-- TEXT SEGMENT --
_ _ _ _ _
MCI gets a busy signal

MCI gets a busy signal

The General Services Administration yesterday suspended MCI WorldCom from competing for new federal contracts and also suspended four more former executives of the troubled FTS 2001 contractor.

That means the six now-suspended former employees cannot participate in government bidding if they join new companies, GSA spokeswoman Mary Alice Johnson said today. They are: MCI chief financial officer Scott Sullivan, controller David Myers, chief executive officer Bernard Ebbers, general accounting director Buford Yates, management reporting director Betty Vinson and legal accounting director Troy Normand.

'They are disqualified from doing any business with the government,' Johnson said.

The move is a blow to MCI, which has been struggling to reconstitute itself, with federal business as a major revenue source (see story at www.gcn.com/22_16/interview/22469-1.html). Johnson said the contractor is doing an estimated $700 million to $1 billion in federal business for fiscal 2003.

MCI has not challenged the decision before GSA's suspension and debarment officer, Joe Neurauter. It may do so within 30 days according to the Federal Acquisition Regulation, Johnson said.
_ _ _ _ _
-- ACTION ITEM A --
Summarize the article about MCI's suspension in two sentences.
-- ACTION ITEM B --
In the article about MCI's suspension, how much federal business is the contractor estimated to be doing for fiscal 2003?
-- ACTION ITEM C --
Reproduce the part of the MCI suspension article that opens with the words containing "The General Services" and closes with "director Troy Normand.".
None of the material after this point is needed.

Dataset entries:
_ _ _ _ _
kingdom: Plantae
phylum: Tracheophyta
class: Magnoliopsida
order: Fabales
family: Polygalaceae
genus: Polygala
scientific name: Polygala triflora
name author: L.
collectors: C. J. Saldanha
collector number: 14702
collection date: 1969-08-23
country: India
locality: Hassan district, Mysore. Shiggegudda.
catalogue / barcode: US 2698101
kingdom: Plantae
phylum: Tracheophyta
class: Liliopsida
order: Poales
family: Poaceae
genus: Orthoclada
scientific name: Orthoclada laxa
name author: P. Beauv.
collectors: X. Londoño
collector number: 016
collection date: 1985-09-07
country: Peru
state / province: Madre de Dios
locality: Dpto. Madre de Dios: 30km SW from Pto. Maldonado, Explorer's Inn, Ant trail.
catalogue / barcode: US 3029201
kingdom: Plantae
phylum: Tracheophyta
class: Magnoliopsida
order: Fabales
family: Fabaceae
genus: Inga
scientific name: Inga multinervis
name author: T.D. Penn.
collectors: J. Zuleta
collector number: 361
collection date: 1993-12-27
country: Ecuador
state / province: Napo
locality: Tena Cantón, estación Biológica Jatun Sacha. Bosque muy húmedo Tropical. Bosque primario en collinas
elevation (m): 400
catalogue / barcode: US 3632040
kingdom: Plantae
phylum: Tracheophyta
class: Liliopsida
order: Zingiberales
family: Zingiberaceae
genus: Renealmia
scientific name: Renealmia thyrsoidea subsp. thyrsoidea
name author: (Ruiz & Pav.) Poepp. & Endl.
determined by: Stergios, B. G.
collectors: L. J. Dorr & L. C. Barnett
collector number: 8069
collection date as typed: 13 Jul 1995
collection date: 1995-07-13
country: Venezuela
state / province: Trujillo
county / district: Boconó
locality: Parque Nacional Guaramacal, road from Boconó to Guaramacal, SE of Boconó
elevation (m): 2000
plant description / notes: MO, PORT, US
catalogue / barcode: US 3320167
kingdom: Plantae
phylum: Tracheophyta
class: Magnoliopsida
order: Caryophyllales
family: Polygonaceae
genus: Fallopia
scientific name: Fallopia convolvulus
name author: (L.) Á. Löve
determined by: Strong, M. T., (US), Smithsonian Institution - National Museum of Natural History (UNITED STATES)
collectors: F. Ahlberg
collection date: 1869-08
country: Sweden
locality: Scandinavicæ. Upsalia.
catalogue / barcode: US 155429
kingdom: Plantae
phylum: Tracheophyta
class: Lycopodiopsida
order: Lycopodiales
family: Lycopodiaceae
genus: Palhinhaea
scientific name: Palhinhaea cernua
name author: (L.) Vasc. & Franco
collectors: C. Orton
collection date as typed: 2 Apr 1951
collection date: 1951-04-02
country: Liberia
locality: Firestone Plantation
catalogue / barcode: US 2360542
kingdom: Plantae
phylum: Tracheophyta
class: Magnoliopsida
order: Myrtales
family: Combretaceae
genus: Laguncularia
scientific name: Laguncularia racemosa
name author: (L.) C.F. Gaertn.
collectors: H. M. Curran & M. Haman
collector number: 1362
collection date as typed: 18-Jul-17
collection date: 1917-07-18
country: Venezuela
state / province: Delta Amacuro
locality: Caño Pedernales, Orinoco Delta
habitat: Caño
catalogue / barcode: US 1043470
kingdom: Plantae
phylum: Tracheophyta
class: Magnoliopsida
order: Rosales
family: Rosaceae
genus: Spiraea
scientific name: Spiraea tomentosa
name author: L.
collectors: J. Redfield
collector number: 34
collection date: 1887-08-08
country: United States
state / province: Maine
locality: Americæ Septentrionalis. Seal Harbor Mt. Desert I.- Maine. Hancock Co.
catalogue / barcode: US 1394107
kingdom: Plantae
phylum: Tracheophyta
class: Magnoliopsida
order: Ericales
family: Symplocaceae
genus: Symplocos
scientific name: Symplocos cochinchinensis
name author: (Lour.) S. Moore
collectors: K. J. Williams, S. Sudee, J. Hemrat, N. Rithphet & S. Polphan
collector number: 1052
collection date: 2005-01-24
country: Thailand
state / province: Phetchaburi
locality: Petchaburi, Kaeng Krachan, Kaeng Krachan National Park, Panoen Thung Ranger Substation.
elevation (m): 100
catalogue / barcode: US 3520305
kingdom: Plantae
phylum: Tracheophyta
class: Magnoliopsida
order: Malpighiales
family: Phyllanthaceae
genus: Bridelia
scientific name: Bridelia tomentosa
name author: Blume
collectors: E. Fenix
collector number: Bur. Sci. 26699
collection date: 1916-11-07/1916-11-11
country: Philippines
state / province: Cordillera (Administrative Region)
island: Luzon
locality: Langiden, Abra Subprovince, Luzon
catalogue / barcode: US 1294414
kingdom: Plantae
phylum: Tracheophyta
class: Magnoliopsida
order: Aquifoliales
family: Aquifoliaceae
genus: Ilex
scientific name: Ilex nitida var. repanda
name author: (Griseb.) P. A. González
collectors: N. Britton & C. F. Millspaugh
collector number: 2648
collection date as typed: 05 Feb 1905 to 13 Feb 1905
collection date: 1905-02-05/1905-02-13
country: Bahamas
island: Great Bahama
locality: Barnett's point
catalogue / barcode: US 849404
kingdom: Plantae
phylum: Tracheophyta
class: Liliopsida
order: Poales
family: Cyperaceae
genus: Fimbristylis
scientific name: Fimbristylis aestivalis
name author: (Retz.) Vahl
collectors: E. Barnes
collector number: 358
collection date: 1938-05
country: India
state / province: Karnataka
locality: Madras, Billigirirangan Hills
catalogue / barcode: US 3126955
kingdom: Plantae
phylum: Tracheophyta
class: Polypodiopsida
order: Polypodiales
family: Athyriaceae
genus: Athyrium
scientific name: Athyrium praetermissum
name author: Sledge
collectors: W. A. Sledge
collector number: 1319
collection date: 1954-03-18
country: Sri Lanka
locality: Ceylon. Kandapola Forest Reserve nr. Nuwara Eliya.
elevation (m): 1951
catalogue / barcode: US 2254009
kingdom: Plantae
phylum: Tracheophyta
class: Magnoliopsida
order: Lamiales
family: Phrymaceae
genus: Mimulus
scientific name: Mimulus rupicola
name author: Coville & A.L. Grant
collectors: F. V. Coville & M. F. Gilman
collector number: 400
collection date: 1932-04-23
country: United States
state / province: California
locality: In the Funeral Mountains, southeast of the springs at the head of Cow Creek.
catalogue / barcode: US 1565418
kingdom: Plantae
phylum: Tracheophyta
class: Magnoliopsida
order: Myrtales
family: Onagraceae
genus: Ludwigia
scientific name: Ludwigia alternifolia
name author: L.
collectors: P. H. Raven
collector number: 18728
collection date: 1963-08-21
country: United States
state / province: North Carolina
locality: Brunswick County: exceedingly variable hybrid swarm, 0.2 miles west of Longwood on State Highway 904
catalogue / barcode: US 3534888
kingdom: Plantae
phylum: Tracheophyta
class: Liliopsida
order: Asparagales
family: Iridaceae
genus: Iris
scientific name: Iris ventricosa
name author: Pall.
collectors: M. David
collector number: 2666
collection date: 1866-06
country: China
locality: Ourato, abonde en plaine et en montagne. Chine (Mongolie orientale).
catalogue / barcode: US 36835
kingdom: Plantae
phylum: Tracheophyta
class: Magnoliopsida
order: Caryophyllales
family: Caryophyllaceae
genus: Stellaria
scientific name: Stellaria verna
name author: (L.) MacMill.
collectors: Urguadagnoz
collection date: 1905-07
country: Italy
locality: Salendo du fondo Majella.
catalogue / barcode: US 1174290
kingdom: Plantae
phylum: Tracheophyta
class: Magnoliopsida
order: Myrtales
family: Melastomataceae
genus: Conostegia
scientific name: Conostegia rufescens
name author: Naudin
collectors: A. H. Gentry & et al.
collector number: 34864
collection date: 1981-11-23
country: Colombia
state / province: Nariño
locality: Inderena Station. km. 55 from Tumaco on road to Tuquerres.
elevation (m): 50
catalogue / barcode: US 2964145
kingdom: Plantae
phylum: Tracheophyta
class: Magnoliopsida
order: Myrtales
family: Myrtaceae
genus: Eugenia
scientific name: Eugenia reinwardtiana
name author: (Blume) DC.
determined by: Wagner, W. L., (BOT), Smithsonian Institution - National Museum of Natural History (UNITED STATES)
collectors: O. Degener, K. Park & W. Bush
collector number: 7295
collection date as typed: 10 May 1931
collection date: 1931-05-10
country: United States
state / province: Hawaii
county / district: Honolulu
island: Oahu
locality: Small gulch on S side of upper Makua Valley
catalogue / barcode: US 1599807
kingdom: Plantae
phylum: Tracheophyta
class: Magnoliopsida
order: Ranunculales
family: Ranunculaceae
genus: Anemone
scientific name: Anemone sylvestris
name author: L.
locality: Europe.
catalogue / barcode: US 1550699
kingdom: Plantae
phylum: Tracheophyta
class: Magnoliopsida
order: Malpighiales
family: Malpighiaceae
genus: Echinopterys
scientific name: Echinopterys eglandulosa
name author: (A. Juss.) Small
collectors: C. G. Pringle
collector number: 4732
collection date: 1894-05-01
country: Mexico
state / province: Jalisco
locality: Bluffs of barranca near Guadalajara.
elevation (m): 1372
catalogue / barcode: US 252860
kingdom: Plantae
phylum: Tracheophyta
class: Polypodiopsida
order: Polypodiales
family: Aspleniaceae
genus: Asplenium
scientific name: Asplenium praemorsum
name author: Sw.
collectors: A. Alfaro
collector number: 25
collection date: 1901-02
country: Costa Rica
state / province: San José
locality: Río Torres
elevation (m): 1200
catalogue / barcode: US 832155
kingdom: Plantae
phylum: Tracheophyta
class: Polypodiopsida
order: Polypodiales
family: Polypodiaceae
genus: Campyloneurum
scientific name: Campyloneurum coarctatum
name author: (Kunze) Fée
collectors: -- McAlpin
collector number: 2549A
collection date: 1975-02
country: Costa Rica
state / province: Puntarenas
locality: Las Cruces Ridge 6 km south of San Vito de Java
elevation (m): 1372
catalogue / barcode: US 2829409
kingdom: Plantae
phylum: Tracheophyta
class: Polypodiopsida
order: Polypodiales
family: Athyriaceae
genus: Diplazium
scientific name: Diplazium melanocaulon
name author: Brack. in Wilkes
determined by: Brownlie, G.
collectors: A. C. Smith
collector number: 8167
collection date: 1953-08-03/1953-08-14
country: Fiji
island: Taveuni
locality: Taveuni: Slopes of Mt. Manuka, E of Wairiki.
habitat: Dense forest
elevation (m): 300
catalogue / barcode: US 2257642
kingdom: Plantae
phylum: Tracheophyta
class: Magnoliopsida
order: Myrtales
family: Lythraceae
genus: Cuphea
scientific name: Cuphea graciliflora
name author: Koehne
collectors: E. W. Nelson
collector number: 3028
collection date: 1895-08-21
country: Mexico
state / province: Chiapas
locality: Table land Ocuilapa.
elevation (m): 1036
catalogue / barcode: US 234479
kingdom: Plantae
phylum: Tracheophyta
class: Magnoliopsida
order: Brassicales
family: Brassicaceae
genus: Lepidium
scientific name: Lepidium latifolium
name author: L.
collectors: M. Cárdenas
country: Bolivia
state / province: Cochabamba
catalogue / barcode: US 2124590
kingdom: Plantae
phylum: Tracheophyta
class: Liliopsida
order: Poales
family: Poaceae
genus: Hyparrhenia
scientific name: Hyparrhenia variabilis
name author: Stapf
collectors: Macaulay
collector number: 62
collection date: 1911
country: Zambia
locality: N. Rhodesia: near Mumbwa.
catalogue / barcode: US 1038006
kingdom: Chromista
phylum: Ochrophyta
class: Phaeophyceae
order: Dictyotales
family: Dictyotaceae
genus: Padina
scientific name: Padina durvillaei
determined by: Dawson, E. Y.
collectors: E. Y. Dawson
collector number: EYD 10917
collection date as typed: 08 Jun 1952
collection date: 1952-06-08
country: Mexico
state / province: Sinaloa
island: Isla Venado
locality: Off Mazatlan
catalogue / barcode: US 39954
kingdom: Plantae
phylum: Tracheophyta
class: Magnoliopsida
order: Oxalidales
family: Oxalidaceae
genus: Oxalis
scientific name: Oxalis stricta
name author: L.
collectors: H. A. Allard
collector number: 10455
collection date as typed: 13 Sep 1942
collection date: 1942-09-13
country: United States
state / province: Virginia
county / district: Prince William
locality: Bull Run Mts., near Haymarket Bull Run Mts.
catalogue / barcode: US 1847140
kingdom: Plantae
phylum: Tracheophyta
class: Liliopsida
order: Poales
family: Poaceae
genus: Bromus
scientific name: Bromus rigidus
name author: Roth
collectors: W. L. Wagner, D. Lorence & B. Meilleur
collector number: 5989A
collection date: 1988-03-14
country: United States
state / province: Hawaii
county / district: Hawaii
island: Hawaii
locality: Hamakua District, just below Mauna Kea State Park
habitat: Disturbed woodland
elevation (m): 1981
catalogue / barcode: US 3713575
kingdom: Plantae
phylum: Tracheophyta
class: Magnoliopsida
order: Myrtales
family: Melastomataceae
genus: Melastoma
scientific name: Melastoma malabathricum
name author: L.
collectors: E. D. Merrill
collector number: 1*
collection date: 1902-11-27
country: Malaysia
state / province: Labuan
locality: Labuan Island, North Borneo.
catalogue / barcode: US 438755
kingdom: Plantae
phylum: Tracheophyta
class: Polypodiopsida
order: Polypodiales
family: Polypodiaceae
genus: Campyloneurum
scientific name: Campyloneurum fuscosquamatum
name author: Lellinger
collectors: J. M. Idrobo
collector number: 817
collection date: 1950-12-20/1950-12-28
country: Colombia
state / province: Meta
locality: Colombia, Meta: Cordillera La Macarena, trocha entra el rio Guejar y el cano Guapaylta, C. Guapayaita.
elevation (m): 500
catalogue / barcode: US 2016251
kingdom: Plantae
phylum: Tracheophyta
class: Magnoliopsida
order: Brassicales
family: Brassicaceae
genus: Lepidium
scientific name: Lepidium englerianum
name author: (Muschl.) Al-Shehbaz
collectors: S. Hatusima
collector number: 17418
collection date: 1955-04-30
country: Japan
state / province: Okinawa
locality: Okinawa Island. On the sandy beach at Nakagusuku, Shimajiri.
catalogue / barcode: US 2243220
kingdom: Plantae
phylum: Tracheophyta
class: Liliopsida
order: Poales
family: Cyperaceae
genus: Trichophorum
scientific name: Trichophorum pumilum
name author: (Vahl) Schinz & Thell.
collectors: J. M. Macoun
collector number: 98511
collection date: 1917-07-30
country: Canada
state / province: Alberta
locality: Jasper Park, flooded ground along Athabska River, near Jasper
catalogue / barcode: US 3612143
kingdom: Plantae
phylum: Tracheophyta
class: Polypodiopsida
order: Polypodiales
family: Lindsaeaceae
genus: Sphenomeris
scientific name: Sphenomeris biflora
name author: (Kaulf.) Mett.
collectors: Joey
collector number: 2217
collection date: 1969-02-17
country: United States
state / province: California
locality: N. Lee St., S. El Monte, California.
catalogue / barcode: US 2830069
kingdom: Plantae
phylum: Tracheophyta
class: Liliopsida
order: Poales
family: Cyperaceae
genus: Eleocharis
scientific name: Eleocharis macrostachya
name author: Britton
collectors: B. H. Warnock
_ _ _ _ _
-- YOUR RESPONSE A --
The General Services Administration suspended MCI WorldCom from competing for new federal contracts and suspended four more of its former executives, so six former employees are now barred from government bidding. The move is a blow to MCI, which relies on federal business as a major revenue source, and the company may challenge the decision within 30 days under the Federal Acquisition Regulation.

-- YOUR RESPONSE B --
An estimated $700 million to $1 billion.

-- YOUR RESPONSE C --
The General Services Administration yesterday suspended MCI WorldCom from competing for new federal contracts and also suspended four more former executives of the troubled FTS 2001 contractor.

That means the six now-suspended former employees cannot participate in government bidding if they join new companies, GSA spokeswoman Mary Alice Johnson said today. They are: MCI chief financial officer Scott Sullivan, controller David Myers, chief executive officer Bernard Ebbers, general accounting director Buford Yates, management reporting director Betty Vinson and legal accounting director Troy Normand.